→ **Exercise instructions**
Repeat the listing word for word, but skip any pictures.

→ **Source data**

----

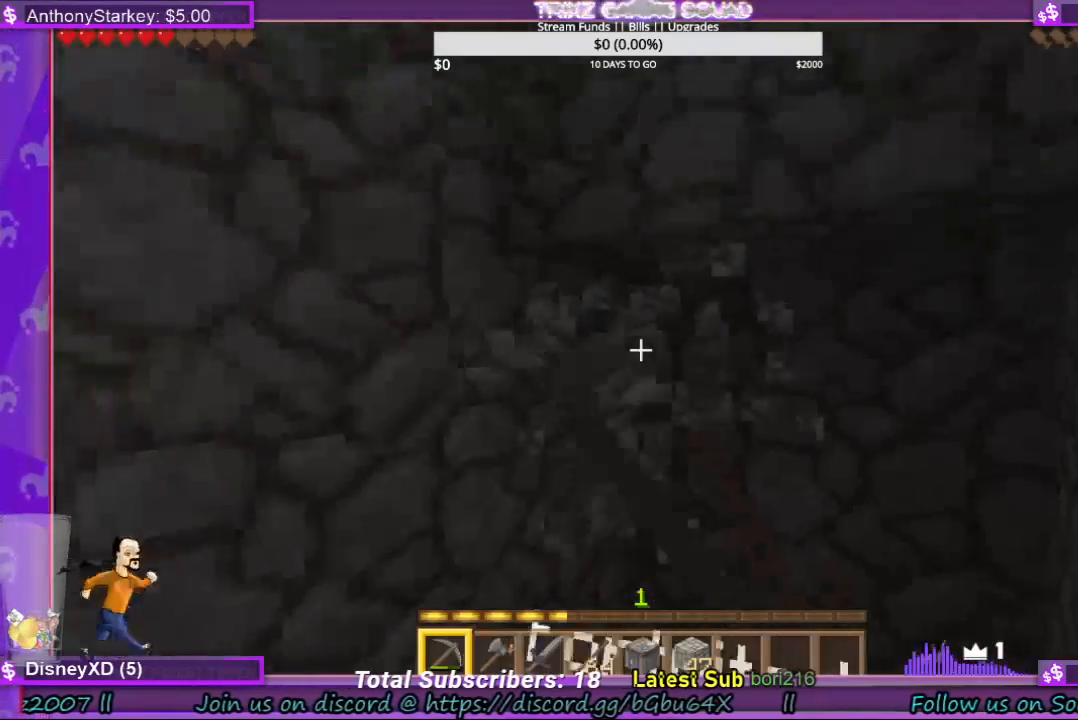
{"keys": [], "mouse": ["left"], "events": [[33, "s", "up"]]}
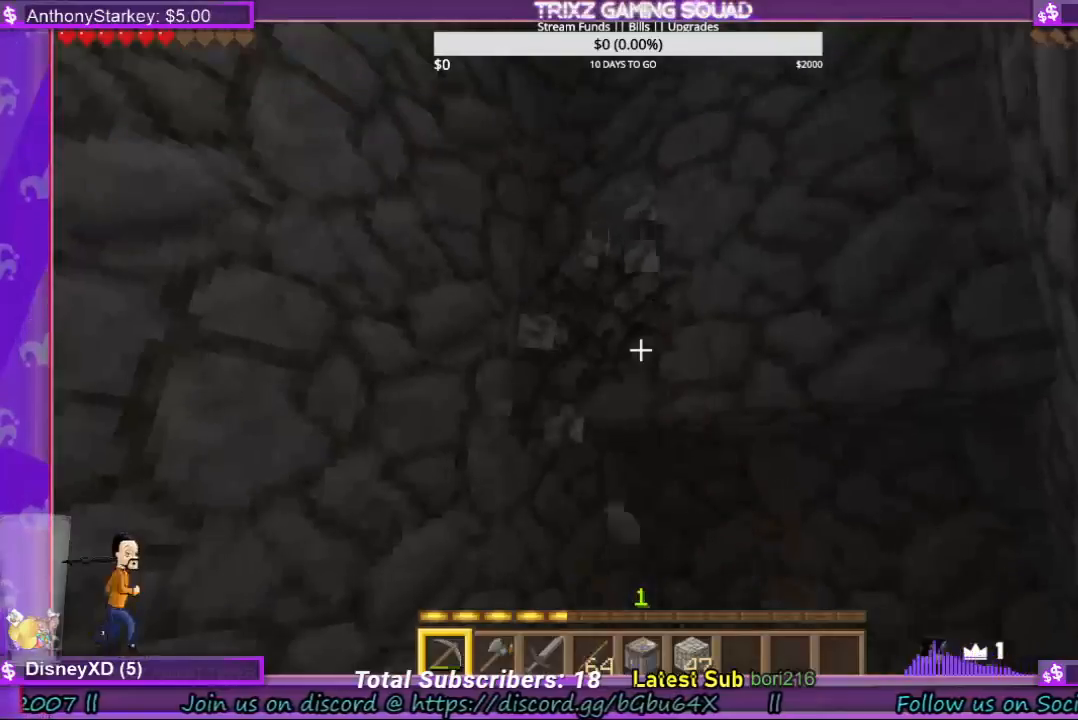
{"keys": [], "mouse": ["left"], "events": []}
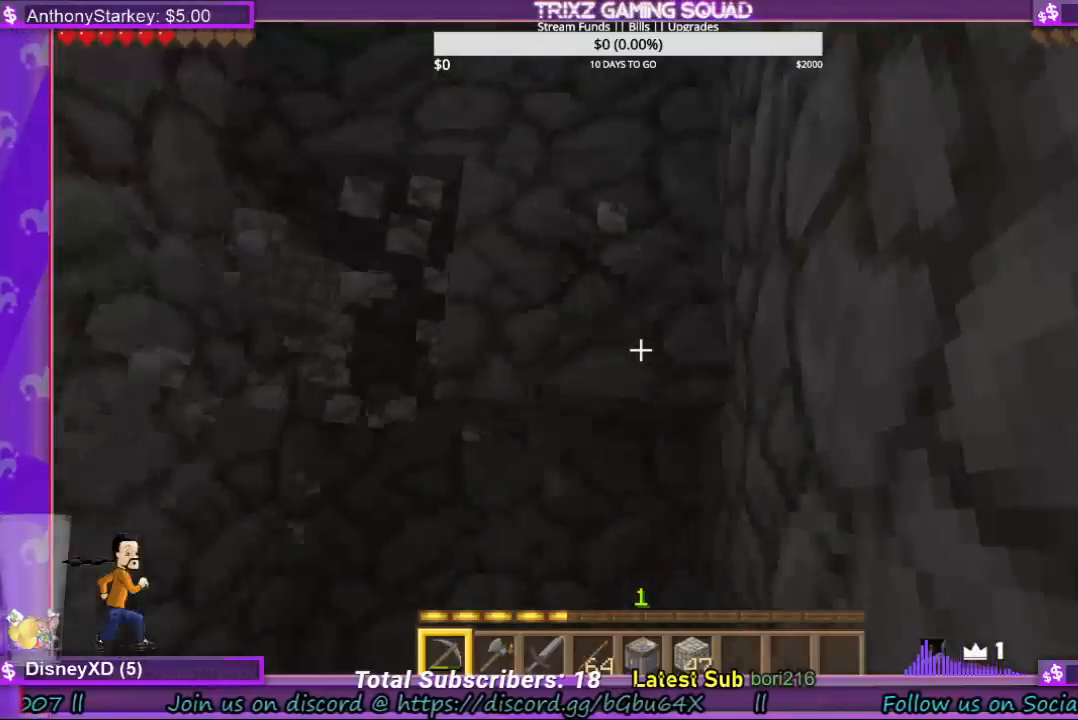
{"keys": [], "mouse": ["left"], "events": []}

----

→ **Task result**
{"keys": [], "mouse": ["left"], "events": [[33, "s", "up"]]}
{"keys": [], "mouse": ["left"], "events": []}
{"keys": [], "mouse": ["left"], "events": []}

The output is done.